> Short task
Reproduce the stretch from "Due to the length" through "such projections increases." in the passage on deferred tax assets below, word for word.

In assessing the realizability of deferred tax assets, management considers whether it is more likely than not
that some portion or all of the deferred tax assets will not be realized. The ultimate realization of the deferred
tax assets is dependent upon the generation of future taxable income during the periods in which those
temporary differences become deductible, or prior to expiration of carryforward items. Management considers
the expected reversal of deferred tax liabilities, expected levels of future taxable income and tax planning
strategies in making this assessment. Based on these considerations, management believes it is more likely
than not that the Company will realize the benefits of these deferred tax assets, net of the existing valuation
allowances as of December 31, 2010. In most jurisdictions, recent levels of earnings are sufficient to realize
the benefits of the deferred tax assets, net of the valuation allowance, over a relatively short period of time.
Due to the length of time until all of the deferred tax assets would be realized and the uncertainty that exists
in the current global economy, no additional benefit was realized in Canada in 2010. The valuation allowance
may be reduced further in the future resulting in an income tax benefit to future consolidated statements of
operations if profitability expectations for the future increase or the certainty of such projections increases.

> Given entries

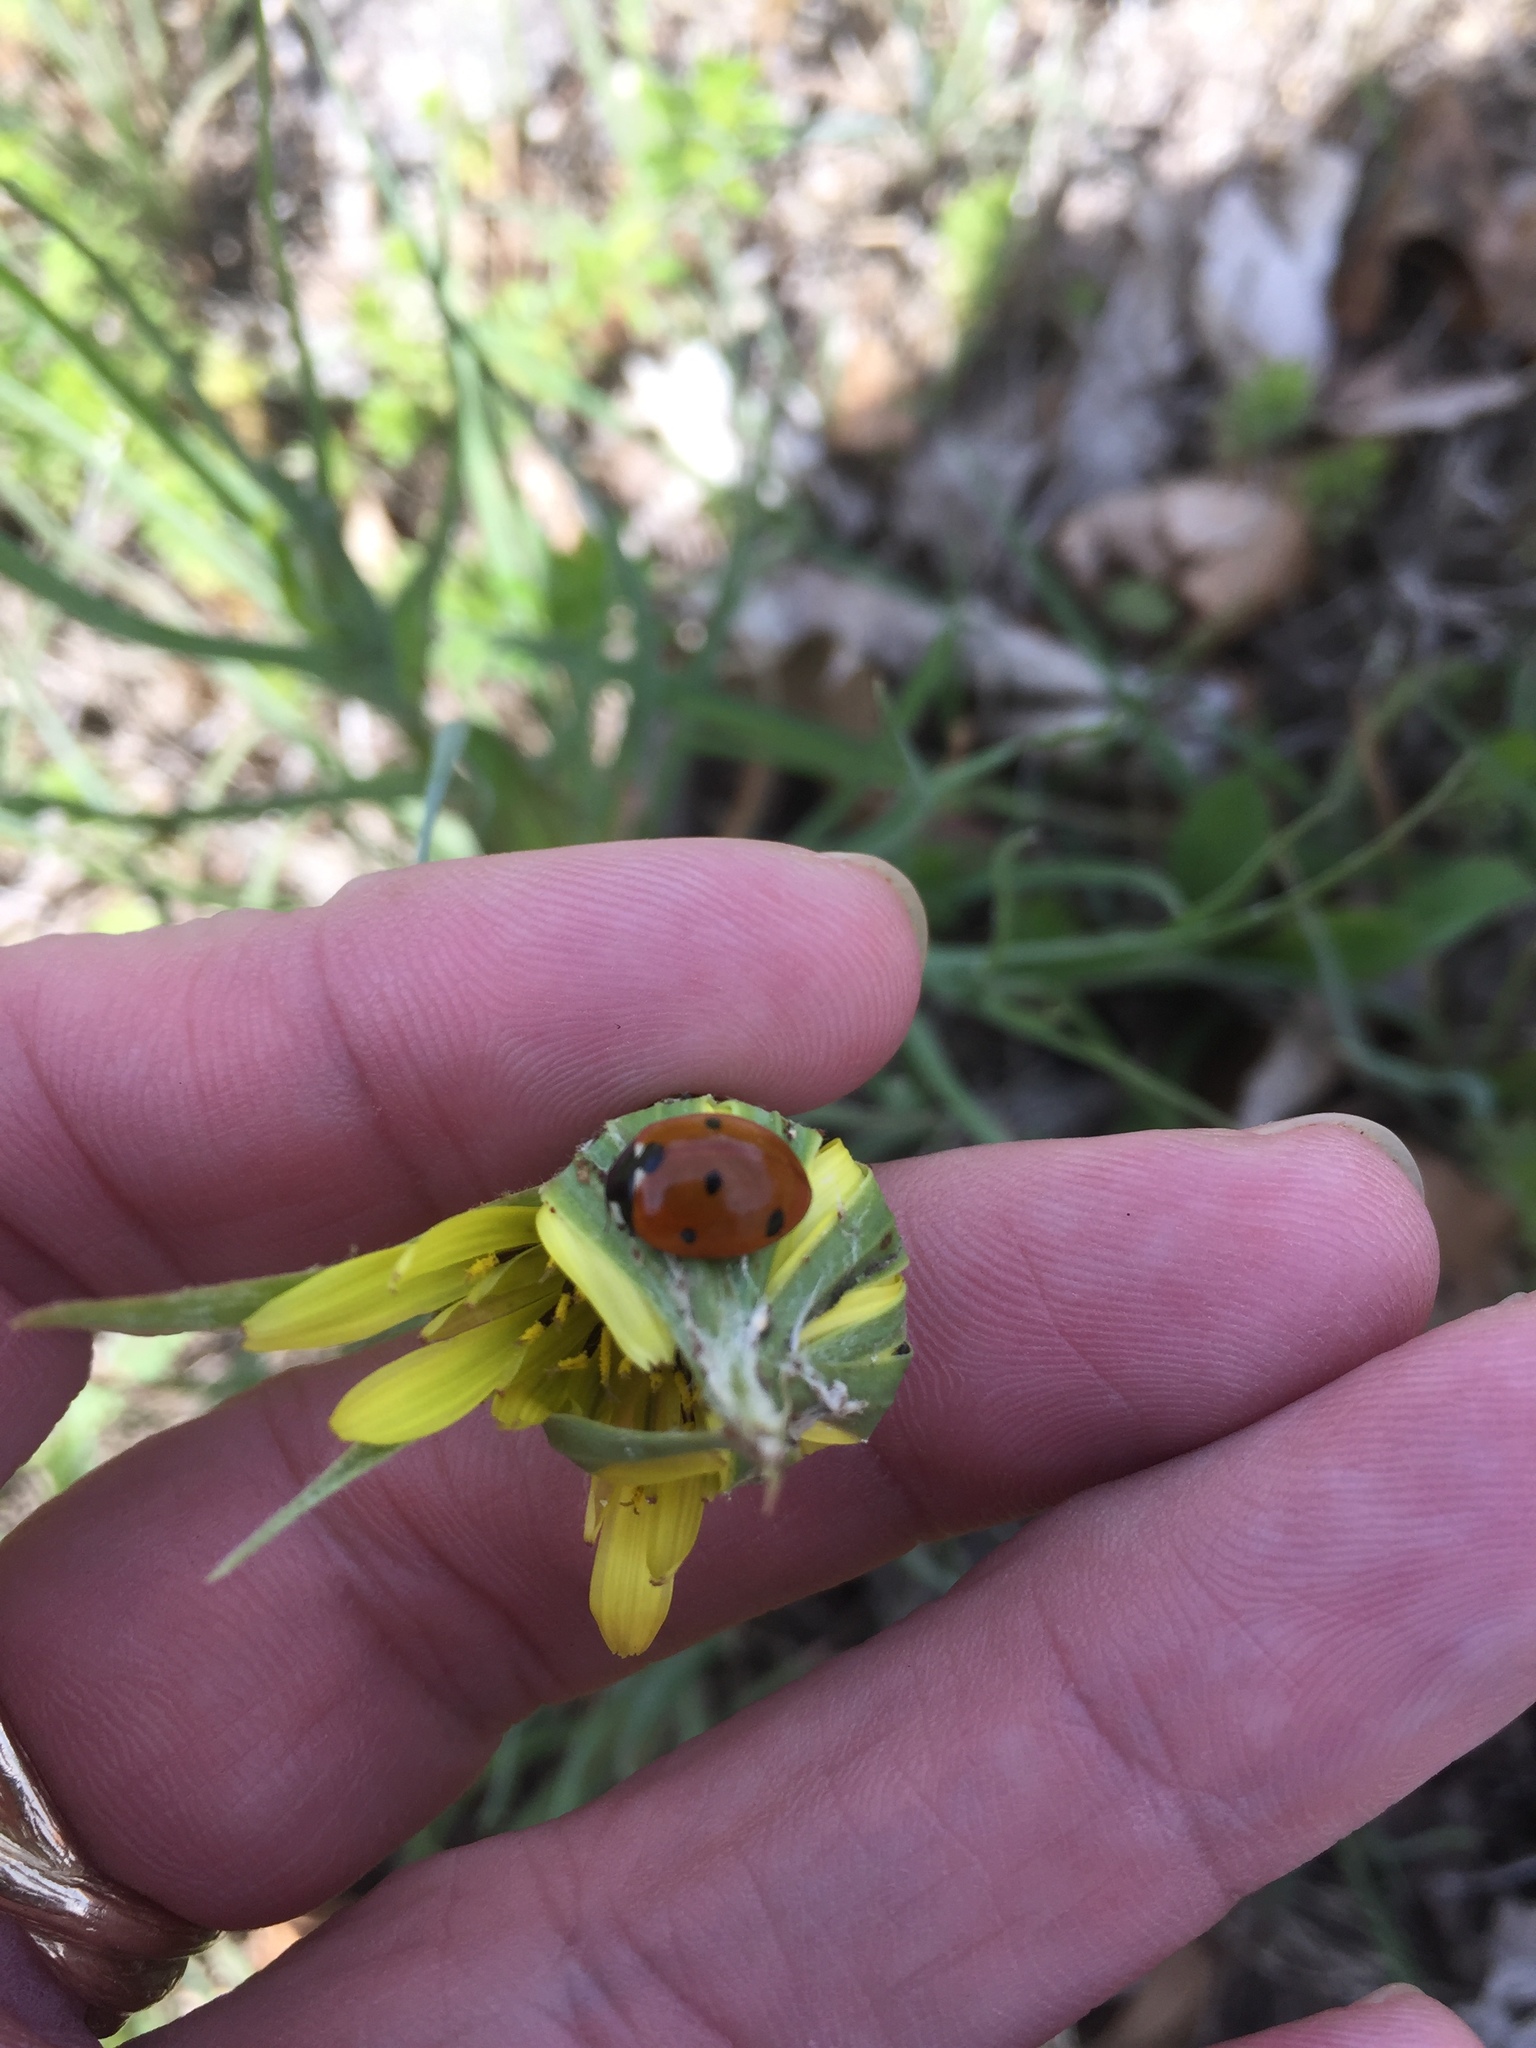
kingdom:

* * *

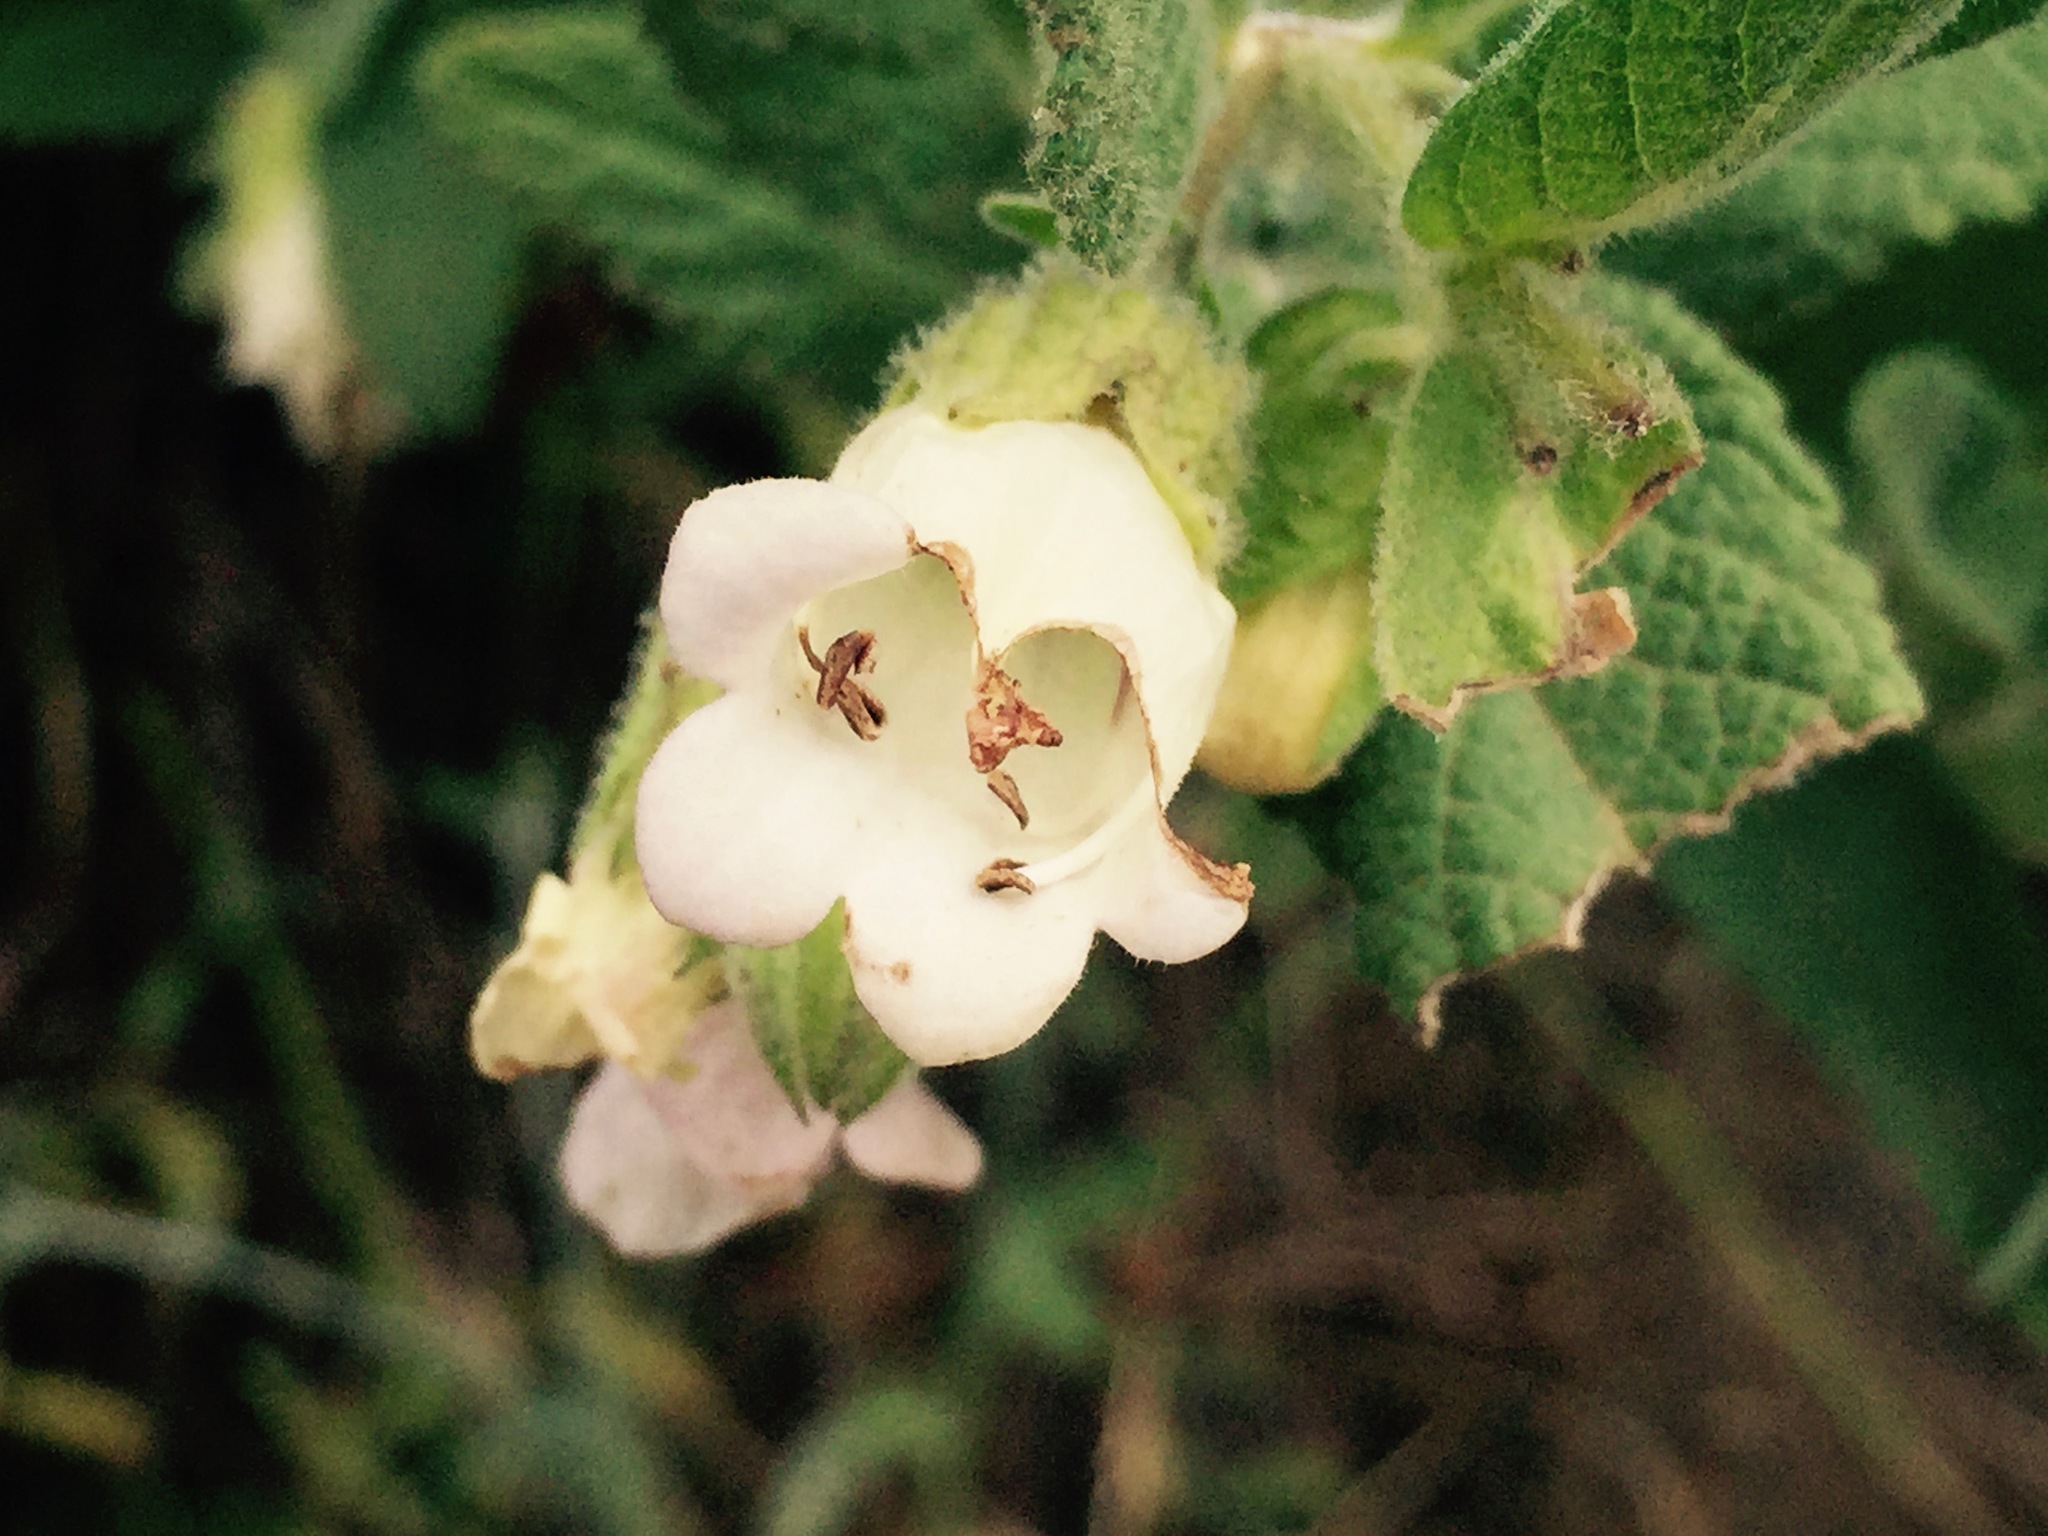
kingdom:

> Solution to this exercise
Due to the length of time until all of the deferred tax assets would be realized and the uncertainty that exists
in the current global economy, no additional benefit was realized in Canada in 2010. The valuation allowance
may be reduced further in the future resulting in an income tax benefit to future consolidated statements of
operations if profitability expectations for the future increase or the certainty of such projections increases.